Multiple column families
Each column family has its own memstore and its own set of store files. But all the column families within a table stick together. They will all flush their memstore at the same time (this might change). They are also splitted in the same regions, so when one of the column families grows to large, the other ones, how small they might be, will also split.
The illustration below shows a scenario where a table with two column families is used. In family 2, we only do a put for every 10 puts we do in family 1. So family 1 will grow much faster than family 2 (family 2 is sparse family).
The memstore and storefile count graphs show the data for both families counted together. Note how at each memstore flush, the number of store files increases with two.
You can also see how a second compaction is performed for family 2 but not for family 1. This is because all store files in family 2 are smaller than the memstore flush size of 100 MB.
Now lets do a scenario with a table that has multiple regions.
For this test, a table was created with 10 initials regions, divided so that random UUIDs would be evenly spread over these regions. This time the memstore flush size was set to 30 MB.
As the puts are performed, the memstores of each region should fill up evenly, and so we expect them to all reach the flush size at about the same time, and thus to flush at about the same time. However, in the HBase region server there is only one thread which performs flushes, so they happen in sequence. This means that the memstores of some regions will keep growing above their limit. The property hbase.hregion.memstore.block.multiplier controls how many times a memstore can grow above its limit before HBase blocks updates. The default is 2, in our example here this means the memstore would be allowed to grow to 2*30=60MB maximum.

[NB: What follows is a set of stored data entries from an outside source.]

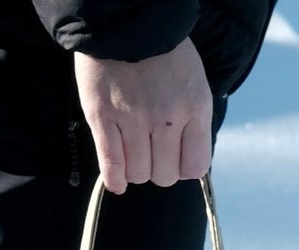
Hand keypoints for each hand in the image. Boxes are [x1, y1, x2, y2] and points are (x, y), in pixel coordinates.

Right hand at [73, 39, 211, 194]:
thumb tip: (187, 163)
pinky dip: (114, 179)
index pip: (195, 167)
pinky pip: (111, 164)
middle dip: (160, 169)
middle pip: (165, 176)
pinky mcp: (102, 117)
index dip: (185, 167)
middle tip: (153, 152)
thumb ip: (193, 121)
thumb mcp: (194, 82)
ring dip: (137, 170)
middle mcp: (166, 117)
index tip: (177, 157)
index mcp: (194, 107)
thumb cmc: (163, 52)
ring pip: (139, 174)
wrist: (125, 17)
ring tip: (134, 153)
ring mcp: (132, 118)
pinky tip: (117, 181)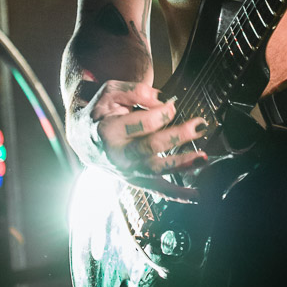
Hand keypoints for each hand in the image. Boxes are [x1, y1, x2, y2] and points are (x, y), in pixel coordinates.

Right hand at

Similarly, there is one thread for doing the compactions and splits, so these are performed in sequence too. Still, it is a period where resources are used which would otherwise have been usable to serve client requests. If you would run a similar scenario a cluster, the different nodes could still run there compactions in parallel. In such a scenario, were all regions are filled very evenly and decide to do compactions at about the same time, you can see some negative spikes when observing the hbaseRequestCount metric. In the chart here you can notice that memstore grows a bit less steep during the compactions.
All the above illustrations were quite synthetic. On a real system, there will often be much more regions, and more than one table, and there will often not be enough memory to let memory stores grow to their configured flush size.
HBase uses by default 40% of the heap (see property hbase.regionserver.global.memstore.upperLimit) for all memstores of all regions of all column families of all tables. If this limit is reached, it starts flushing some memstores until the memory used by memstores is below at least 35% of heap (lowerLimit property).
Let’s simulate this scenario by again using 10 regions, but now with an upper limit of 100 MB. The regionserver in this test has only 1GB of memory, so 400MB available for the memstores. Given that we have 10 memstores (1 table, 1 column family, 10 regions), and that we will fill them evenly, we expect the first flushes to happen when the memstores reach 400/10=40MB (instead of going on to their 100MB flush size).
And, hurary huray, the theory is confirmed by the plot below.
Some final notes:
- during flushes & compactions, HBase keeps processing put and get requests, always giving a consistent view of the data
- certain properties, like the flush size, can be configured on the level of the table
The charts were made with gnuplot, afterwards annotated with Inkscape. The metrics were collected through HBaseAdmin’s ClusterStatus and JMX. The store file sizes were read directly from HDFS. I set hbase.regionserver.msginterval to 1000 to get fine-grained data from ClusterStatus. Lily’s clientmetrics package was used to collect & output the metrics, and to generate the necessary input files for gnuplot.